15 abril 2011

PATRIMÓNIOS - 8




A Antropologia Urbana e a etnografia dos centros históricos – III

As flores da Rua de S. Miguel

Joaquim Ribeiro *

 (Publicado no BADALADAS em 8 ABRIL 2011)


No meu último texto evoquei o conceito de “comunidade imaginada”, de Benedict Anderson, para sugerir a necessidade de “requalificar” a memória da população local. Na verdade, todas as propostas para um centro histórico urbano são válidas: recuperação dos edifícios degradados, atracção de novos moradores ou o desenvolvimento de projectos artísticos e turísticos. No entanto, para a consolidação da memória de uma zona histórica de uma cidade não é suficiente fazer obras em prédios antigos para os tornar mais resistentes ou até mais modernos no seu interior de forma a atrair novos moradores, que, no fundo, vão lá apenas pernoitar. O aproveitamento de edifícios para outros fins, como o da atracção turística, desenvolvimento de projectos artísticos ou animação nocturna, são óptimos para chamar visitantes ao local, mas o processo esgota-se aí. Os moradores mais antigos que assistem a estes movimentos já lá estavam e lá continuam depois da fugaz incursão dos forasteiros.
A noção de vizinhança deve ser estimulada pelo convívio entre os membros da comunidade, na partilha de práticas culturais e de interesses mútuos, em redor do espaço comum que habitam. Aqui é fundamental o papel das associações, como o Atlético Clube Torreense, na encosta entre o Largo de Santo António o Largo Coronel Morais Sarmento. Actualmente a sua actividade resume-se provavelmente ao mais importante: ponto de encontro diário dos moradores, a maioria idosos, que ali passam as tardes e os serões.
Um exemplo daquilo que reforça o sentimento de vizinhança na zona histórica são as flores da Rua de S. Miguel, artéria que vai desde o castelo até à ponte de S. Miguel (no extremo norte da Rua de S. Gonçalo de Lagos). Os seus moradores fazem questão de decorar o exterior das suas habituações com vasos de flores, uma prática cuja origem se perde no tempo e que reforça o sentimento de comunidade, na medida em que envolve os vizinhos e os une no orgulho de embelezar a sua rua.
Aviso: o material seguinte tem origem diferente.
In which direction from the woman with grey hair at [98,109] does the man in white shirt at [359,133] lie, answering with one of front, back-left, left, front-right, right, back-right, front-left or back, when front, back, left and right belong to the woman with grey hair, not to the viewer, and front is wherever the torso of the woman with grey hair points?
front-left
Por isso ficaram decepcionados quando o ano passado, pela primeira vez, a Procissão das Velas (na noite de 12 para 13 de Maio) saiu da igreja de Santa Maria mas já não passou pela Rua de S. Miguel. Antes, a procissão passava à frente daquelas casas, onde os moradores espalhavam flores na calçada e empenhavam-se colectivamente nas decorações florais às suas portas. Este é um exemplo de como a requalificação de um local com importância histórica deve sobretudo dar atenção à recuperação de tradições populares, como uma festa, o “almoço dos castelhanos” ou a passagem da Procissão das Velas sobre um manto de flores que os locais se empenharam em recolher e que era importante para a comunidade que voltasse a passar pela Rua de S. Miguel.